### What you should do
Pick out all lines in the listing holding the string "mkpath" and copy them.
★ ★ ★ ★ ★
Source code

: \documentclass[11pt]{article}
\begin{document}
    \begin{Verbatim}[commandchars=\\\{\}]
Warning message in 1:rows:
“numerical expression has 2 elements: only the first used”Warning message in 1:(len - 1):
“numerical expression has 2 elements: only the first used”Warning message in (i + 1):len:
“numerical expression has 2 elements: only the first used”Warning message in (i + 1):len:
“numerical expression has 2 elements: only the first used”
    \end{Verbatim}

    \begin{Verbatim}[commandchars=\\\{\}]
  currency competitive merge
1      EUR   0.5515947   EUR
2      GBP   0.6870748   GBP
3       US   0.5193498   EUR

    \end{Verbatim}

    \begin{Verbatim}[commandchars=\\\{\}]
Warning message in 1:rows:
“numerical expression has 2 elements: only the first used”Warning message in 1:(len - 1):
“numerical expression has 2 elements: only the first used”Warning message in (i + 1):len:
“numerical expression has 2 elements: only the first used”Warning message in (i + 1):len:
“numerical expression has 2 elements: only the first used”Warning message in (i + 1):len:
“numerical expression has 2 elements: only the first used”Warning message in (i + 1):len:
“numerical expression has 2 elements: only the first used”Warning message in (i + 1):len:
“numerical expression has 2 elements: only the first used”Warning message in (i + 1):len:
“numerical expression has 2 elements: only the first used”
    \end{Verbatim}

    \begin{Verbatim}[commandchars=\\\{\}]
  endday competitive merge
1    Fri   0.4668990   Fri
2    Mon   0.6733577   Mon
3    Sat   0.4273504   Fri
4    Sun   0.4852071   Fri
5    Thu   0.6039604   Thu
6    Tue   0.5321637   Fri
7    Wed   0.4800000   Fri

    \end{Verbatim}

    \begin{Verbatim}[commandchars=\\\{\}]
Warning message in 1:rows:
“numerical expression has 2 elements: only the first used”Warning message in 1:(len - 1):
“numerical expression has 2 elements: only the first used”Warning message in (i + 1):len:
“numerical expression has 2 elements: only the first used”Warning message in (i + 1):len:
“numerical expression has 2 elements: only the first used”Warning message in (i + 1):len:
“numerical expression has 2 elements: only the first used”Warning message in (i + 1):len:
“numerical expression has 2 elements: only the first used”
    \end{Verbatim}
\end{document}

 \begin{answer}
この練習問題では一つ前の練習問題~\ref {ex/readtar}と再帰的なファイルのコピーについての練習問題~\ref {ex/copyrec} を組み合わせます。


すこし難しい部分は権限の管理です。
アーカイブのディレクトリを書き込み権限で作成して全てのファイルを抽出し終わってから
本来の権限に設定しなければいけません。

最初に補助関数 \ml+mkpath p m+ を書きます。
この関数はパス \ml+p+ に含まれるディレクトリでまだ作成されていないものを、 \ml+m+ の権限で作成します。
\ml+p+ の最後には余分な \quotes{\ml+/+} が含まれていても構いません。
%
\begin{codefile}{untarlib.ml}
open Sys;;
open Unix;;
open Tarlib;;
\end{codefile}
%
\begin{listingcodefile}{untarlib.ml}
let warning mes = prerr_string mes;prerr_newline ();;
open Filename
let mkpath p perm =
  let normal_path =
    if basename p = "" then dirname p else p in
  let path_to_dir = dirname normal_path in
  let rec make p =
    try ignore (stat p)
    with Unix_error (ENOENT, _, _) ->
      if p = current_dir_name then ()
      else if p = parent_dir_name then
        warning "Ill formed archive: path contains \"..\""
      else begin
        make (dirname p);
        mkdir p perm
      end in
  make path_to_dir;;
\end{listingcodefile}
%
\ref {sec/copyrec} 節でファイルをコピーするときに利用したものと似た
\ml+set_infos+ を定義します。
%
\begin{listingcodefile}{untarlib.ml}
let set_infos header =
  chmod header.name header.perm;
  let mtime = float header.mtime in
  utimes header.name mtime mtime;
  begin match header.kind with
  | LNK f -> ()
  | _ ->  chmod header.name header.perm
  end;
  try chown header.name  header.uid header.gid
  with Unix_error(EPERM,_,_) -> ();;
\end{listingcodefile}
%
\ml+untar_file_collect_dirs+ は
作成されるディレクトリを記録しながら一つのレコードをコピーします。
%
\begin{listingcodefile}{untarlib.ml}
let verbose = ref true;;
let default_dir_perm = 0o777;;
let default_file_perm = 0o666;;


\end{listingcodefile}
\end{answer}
★ ★ ★ ★ ★
### Response to this exercise
最初に補助関数 \ml+mkpath p m+ を書きます。
let mkpath p perm =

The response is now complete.